• TO DO:
From the entries below, copy every line that holds the word "pyautogui".

• GIVEN INFORMATION:
##########
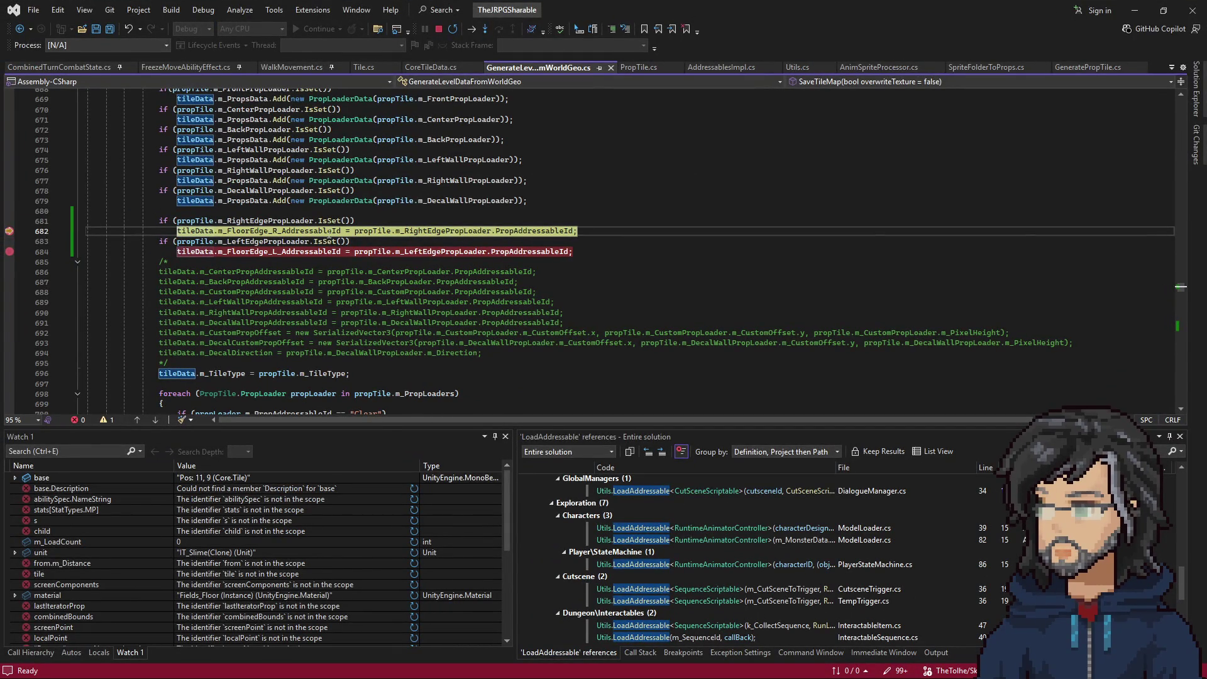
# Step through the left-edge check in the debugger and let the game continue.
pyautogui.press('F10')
##########
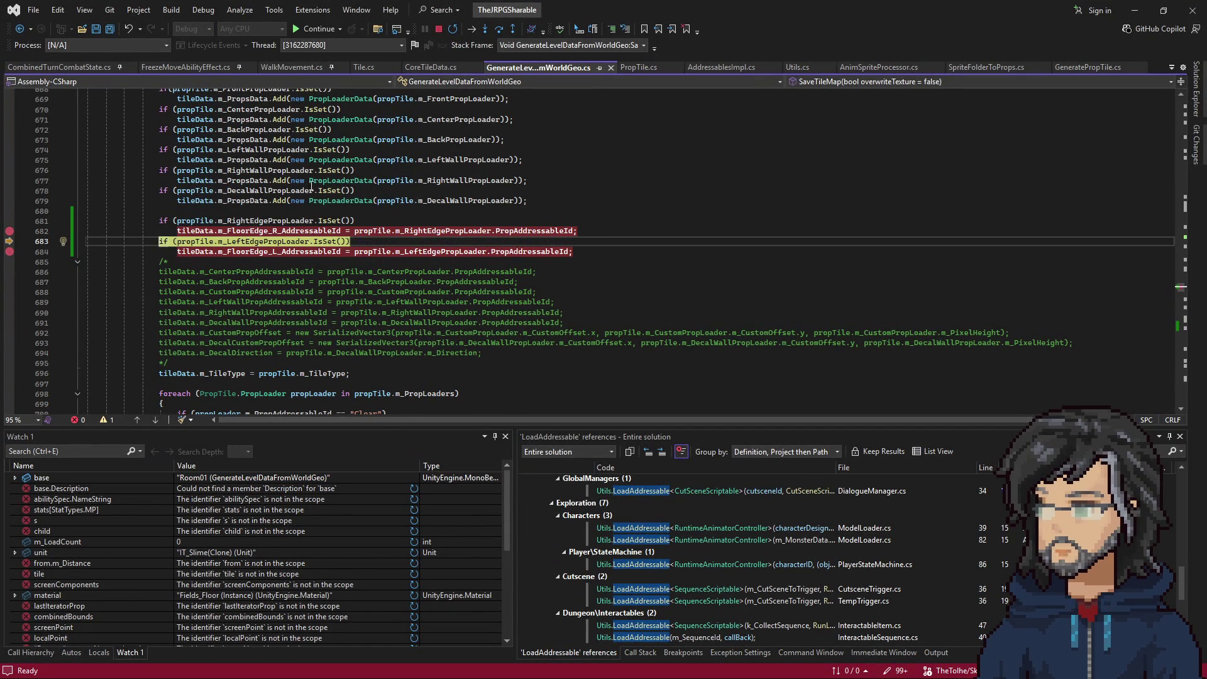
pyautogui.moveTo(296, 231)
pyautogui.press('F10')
##########
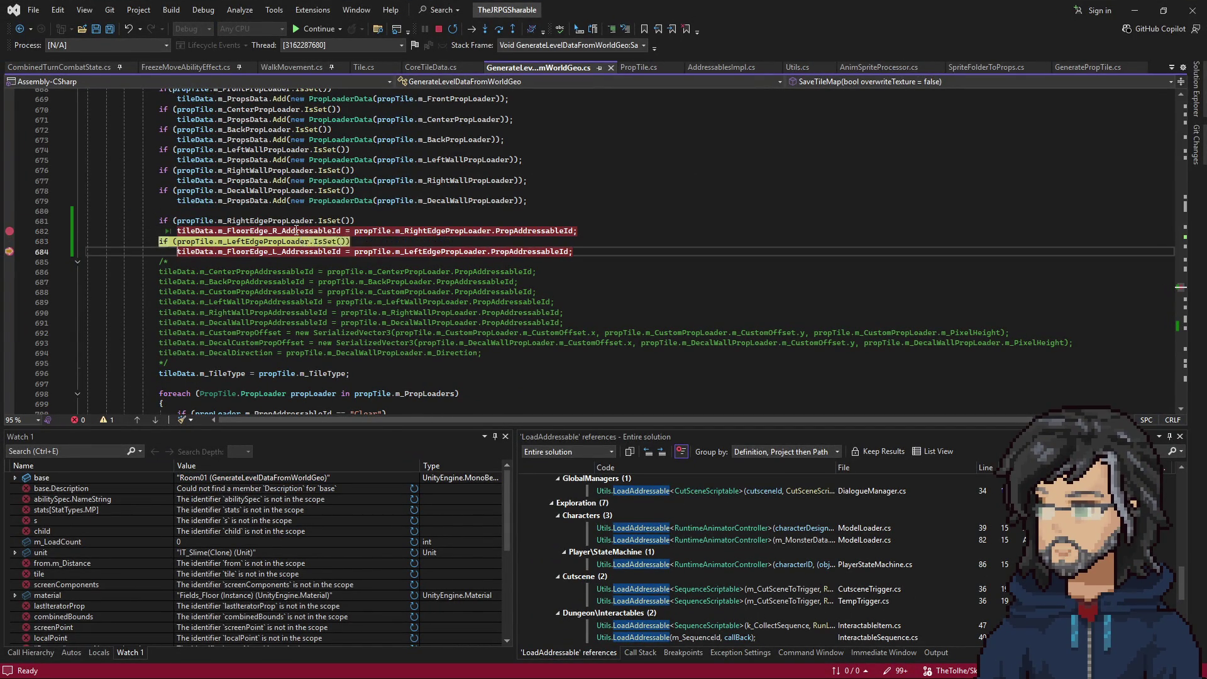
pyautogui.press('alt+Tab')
##########
• ANSWER SECTION:
pyautogui.press('F10')
pyautogui.moveTo(296, 231)
pyautogui.press('F10')
pyautogui.press('alt+Tab')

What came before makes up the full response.